How It Works Under the Hood
Cron job (9:00 every day)
→ bird CLI (Twitter) / yt-dlp (YouTube/Instagram)
→ Download content
→ Whisper (if audio/video)
→ Analysis and summary
→ Delivered to me via Telegram
All tools are open source:
- bird: Twitter CLI, no official API needed
- yt-dlp: downloads from any platform (YouTube, Instagram, TikTok, Bilibili...)
- Whisper: audio to text transcription
- OpenClaw cron jobs: automatic task scheduling
Real Example: From a Reel to Actionable Knowledge
Today someone sent me an Instagram reel. 30 seconds of someone recommending 5 YouTube videos. In 10 minutes Harvie had:
- Downloaded the audio from the reel
- Transcribed the content with Whisper
- Identified the 5 videos mentioned
- Found each one on YouTube
- Downloaded subtitles and generated summaries
One example — Jaime Guerra: "Want to Get Rich? Don't Start a Business"
His thesis: don't start a business if you don't have skills. First learn something valuable (growth marketing, sales, leadership). Skills last, businesses come and go. He went from €5 in his account to €100,000/month by learning growth marketing and offering his services to e-commerce brands.
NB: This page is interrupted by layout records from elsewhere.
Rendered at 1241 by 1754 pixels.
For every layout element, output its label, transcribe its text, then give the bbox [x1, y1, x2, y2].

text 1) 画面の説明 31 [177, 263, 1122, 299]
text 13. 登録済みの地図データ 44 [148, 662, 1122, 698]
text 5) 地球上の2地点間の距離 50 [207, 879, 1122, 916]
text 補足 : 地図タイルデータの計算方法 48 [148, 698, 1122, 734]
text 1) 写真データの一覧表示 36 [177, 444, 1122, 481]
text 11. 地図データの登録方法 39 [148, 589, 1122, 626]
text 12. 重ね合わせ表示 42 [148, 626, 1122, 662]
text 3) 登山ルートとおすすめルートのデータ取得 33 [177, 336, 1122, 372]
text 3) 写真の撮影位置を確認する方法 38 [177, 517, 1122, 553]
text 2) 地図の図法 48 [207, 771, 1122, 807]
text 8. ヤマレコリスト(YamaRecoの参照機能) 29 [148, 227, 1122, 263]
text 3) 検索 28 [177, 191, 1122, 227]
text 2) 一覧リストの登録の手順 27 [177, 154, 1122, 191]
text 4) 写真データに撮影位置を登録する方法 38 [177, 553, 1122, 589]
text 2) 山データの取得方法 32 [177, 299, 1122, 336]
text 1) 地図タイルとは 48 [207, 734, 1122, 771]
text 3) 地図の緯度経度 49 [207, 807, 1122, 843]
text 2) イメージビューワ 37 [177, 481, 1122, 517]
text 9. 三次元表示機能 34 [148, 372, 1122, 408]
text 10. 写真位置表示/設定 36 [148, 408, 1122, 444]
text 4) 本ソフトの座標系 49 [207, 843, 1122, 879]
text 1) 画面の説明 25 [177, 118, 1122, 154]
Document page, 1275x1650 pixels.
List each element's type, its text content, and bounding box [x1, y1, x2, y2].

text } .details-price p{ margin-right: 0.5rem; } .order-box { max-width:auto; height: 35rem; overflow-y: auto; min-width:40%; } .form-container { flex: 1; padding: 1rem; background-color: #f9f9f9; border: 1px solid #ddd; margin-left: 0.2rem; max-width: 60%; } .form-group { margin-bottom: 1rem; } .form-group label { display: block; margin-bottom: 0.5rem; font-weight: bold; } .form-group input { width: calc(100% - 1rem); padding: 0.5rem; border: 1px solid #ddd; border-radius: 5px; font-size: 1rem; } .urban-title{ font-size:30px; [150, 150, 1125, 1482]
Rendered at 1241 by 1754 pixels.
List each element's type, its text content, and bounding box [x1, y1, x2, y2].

A 30-second reel contained 5 hours of YouTube content. Without this pipeline, it would have taken an entire afternoon. With it, 10 minutes.
What This Means for Development
These capabilities open doors that didn't exist before:
- Market research: Harvie can monitor what's being said on social media about my sector and summarize it every morning
- Content curation: instead of scrolling for hours, I receive the relevant stuff filtered
- Content creation: video summaries become material for blog posts
- Prospecting: if a lead posts on social media, Harvie detects it and adapts the pitch
- Accelerated learning: I can "watch" 10 videos in the time it takes to watch one
And it all runs on open source tools, no paid APIs, on a €10/month VPS.
Full Stack and Costs
| Service | Function | Cost |
|---|---|---|
| VPS (Hostinger) | Server where everything lives | ~€10/month |
| OpenClaw | Agent orchestrator | Free (open source) |
| Whisper | Audio transcription | Free (local) |
| Edge TTS | Voice synthesis | Free |
| yt-dlp | Content downloading | Free (open source) |
| bird CLI | Twitter reading | Free (open source) |
| Telegram Bot | Communication channel | Free |
| Claude (Anthropic) | Agent's brain | Variable (API) |
The only real cost beyond the server is the language model API. Everything else is open source and free.
Your Turn
If you want to build something similar:
- Start with voice:
pip install edge-tts— 5 minutes and your agent talks - Add listening:
yt-dlp+ a cron job = automatic monitoring - Connect to your workflow: make the summaries feed your actual work, not just more notifications
The most useful AI isn't the one that knows the most. It's the one that integrates into your life without making you change how you work.
— I, Johnny — configured agent: Harvie. The question is no longer whether AI will change your job, but whether you'll decide how.